Sensitivity Analyses for Robust Causal Inference from Mendelian Randomization Analyses with Multiple Genetic Variants

Abstract

Mendelian randomization investigations are becoming more powerful and simpler to perform, due to the increasing size and coverage of genome-wide association studies and the increasing availability of summarized data on genetic associations with risk factors and disease outcomes. However, when using multiple genetic variants from different gene regions in a Mendelian randomization analysis, it is highly implausible that all the genetic variants satisfy the instrumental variable assumptions. This means that a simple instrumental variable analysis alone should not be relied on to give a causal conclusion. In this article, we discuss a range of sensitivity analyses that will either support or question the validity of causal inference from a Mendelian randomization analysis with multiple genetic variants. We focus on sensitivity analyses of greatest practical relevance for ensuring robust causal inferences, and those that can be undertaken using summarized data. Aside from cases in which the justification of the instrumental variable assumptions is supported by strong biological understanding, a Mendelian randomization analysis in which no assessment of the robustness of the findings to violations of the instrumental variable assumptions has been made should be viewed as speculative and incomplete. In particular, Mendelian randomization investigations with large numbers of genetic variants without such sensitivity analyses should be treated with skepticism.

FIGURE 1.

Diagram of instrumental variable assumptions for Mendelian randomization. The three assumptions (i, ii, iii) are illustrated by the presence of an arrow, indicating the effect of one variable on the other (assumption i), or by a dashed line with a cross, indicating that there is no direct effect of one variable on the other (assumptions ii and iii).

FIGURE 2.

Associations (estimates in standard deviation units and 95% confidence intervals) of four genetic variants in the CRP gene region with a range of covariates per C-reactive protein increasing allele. Adapted from CRP CHD Genetics Collaboration.

FIGURE 3.

Diagram to illustrate the difference between pleiotropy (left, the association of the genetic variant with the covariate is independent of the risk factor) and mediation (right, the association of the genetic variant with the covariate is mediated entirely via the risk factor).

FIGURE 4.

Scatter plots of genetic associations with the outcome against genetic associations with the risk factor (lines represent 95% confidence intervals) for Mendelian randomization analysis of CRP on coronary artery disease risk using genetic variants in the CRP gene region (left) and genetic variants throughout the genome (right) that have been demonstrated as associated with C-reactive protein at a genome-wide level of significance.

FIGURE 5.

Funnel plot of instrument precision against instrumental variable estimates for each genetic variant separately for Mendelian randomization analysis of C-reactive protein on coronary artery disease risk using genetic variants throughout the genome that have been demonstrated as associated with C-reactive protein at a genome-wide level of significance.
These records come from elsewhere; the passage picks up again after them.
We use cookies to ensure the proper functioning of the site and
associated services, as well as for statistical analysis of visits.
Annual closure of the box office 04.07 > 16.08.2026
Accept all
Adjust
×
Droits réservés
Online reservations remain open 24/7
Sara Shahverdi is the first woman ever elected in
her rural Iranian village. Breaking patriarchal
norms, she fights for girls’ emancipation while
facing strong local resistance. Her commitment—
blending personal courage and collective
Horizontal lines represent 95% confidence intervals for the instrumental variable estimates. Solid vertical line is at the null; dashed vertical line is the (fixed-effect) inverse-variance weighted estimate.

FIGURE 6.

Estimates (ordered by magnitude) of causal effect of CRP on CAD risk from inverse-variance weighted method using 17 genome-wide significant genetic variants omitting variants systematically two at a time.